Then we need to get up there again. May the Lord give us mountain energy today, to rise up as on wings, to see anew what we are called unto and what we are called into. That is the saving vision; that is the redeeming view - what it really is that we are called into and unto; what we are in if we are really in full fellowship with God; what it is all about. What is all the conflict about? What is all the pressure about? What is all the discipline about? What is all the suffering about? Is there some, one thing that can and does answer all such enquiries and cries? For I am quite sure that sometimes, sometimes you ask that question: What does it all mean? What is it all about? Why this and that? If the Lord will answer that cry, it will have been worth our coming here. So we climb the mountain!

### Given task
Reproduce the sermon excerpt, beginning at the words "Then we need" and stopping after "climb the mountain!", with each "mountain" changed to "hill". The records are separate material and have no connection to the sermon excerpt.

### Extracted information

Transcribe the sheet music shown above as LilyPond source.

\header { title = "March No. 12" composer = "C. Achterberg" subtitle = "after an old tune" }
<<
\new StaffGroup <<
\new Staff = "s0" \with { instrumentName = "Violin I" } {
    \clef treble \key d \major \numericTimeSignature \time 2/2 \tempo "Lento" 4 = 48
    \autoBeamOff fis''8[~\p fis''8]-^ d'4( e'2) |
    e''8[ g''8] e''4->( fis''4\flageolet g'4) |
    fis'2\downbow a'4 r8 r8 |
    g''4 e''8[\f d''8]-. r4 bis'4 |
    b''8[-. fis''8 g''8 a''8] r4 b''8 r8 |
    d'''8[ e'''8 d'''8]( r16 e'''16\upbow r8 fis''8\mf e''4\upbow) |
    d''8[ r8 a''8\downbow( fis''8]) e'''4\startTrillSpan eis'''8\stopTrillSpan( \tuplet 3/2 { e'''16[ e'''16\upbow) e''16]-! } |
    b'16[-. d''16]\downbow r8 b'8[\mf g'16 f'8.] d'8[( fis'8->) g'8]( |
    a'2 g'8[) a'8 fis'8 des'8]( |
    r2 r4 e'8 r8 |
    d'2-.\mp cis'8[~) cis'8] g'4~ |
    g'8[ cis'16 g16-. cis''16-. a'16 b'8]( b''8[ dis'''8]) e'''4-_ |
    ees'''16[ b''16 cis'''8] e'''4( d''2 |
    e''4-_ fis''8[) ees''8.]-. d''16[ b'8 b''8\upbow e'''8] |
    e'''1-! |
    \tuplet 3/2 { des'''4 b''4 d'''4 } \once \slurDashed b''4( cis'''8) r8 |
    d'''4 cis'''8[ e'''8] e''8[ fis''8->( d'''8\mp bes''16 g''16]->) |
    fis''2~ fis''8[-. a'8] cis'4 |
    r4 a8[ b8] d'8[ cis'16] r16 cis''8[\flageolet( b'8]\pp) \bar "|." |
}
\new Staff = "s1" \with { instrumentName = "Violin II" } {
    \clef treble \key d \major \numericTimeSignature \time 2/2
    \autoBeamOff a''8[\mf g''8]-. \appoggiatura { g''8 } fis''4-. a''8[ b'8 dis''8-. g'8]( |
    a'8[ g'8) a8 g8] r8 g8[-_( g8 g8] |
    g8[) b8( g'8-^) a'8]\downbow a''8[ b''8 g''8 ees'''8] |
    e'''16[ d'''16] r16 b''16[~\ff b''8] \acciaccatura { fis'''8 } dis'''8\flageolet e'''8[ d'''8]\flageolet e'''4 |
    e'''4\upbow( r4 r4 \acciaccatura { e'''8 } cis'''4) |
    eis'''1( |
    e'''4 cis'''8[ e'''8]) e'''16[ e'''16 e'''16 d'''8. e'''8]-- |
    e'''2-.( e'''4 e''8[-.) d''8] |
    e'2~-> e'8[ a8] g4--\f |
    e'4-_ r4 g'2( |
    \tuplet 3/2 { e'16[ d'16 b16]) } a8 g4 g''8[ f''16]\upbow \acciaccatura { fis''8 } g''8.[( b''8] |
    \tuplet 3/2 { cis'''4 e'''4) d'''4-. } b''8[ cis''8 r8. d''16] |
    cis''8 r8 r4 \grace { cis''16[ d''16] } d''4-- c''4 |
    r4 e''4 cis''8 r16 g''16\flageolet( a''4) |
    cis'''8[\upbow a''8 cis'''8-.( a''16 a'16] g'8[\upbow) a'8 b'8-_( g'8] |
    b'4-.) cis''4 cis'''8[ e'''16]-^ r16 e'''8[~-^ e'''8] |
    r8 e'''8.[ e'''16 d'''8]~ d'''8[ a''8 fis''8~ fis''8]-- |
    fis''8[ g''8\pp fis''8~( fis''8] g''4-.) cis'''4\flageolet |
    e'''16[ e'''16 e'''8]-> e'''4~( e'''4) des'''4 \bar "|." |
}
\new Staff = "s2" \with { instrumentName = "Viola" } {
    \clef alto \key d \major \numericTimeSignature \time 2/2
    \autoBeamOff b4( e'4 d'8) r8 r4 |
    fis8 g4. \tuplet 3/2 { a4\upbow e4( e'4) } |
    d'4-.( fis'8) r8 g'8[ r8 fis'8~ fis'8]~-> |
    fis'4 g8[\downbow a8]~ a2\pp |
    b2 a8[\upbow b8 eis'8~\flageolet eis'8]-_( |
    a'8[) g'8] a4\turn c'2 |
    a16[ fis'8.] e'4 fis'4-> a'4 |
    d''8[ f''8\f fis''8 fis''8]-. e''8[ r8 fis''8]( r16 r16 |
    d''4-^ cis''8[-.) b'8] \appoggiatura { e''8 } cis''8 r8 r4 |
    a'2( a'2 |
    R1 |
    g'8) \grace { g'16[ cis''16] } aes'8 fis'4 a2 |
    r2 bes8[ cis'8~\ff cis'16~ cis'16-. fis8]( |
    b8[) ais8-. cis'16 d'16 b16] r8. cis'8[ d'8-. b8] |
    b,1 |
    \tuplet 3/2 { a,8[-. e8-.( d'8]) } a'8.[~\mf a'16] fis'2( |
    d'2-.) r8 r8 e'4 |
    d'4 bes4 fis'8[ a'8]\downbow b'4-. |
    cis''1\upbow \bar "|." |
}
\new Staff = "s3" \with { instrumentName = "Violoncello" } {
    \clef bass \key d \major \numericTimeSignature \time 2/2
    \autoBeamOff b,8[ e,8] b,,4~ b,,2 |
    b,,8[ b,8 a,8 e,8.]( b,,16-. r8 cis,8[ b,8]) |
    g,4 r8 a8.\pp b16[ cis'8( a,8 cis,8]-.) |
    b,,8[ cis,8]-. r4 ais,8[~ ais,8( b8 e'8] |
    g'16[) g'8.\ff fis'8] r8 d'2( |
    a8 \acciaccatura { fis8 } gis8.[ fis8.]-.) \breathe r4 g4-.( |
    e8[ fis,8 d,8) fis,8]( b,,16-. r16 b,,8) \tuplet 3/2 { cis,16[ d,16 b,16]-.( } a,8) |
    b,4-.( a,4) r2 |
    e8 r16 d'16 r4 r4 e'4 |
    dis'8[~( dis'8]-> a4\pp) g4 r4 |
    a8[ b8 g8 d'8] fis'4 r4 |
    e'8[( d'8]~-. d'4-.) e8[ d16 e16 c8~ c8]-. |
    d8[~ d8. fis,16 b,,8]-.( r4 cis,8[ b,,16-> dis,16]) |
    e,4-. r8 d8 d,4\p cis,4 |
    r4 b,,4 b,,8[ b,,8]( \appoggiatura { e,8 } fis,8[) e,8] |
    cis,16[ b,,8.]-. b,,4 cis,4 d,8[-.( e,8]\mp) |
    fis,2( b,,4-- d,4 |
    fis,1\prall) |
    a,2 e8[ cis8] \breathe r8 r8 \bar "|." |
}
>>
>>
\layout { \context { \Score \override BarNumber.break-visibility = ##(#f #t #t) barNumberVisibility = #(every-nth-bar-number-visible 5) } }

### Solution to this task
Then we need to get up there again. May the Lord give us hill energy today, to rise up as on wings, to see anew what we are called unto and what we are called into. That is the saving vision; that is the redeeming view - what it really is that we are called into and unto; what we are in if we are really in full fellowship with God; what it is all about. What is all the conflict about? What is all the pressure about? What is all the discipline about? What is all the suffering about? Is there some, one thing that can and does answer all such enquiries and cries? For I am quite sure that sometimes, sometimes you ask that question: What does it all mean? What is it all about? Why this and that? If the Lord will answer that cry, it will have been worth our coming here. So we climb the hill!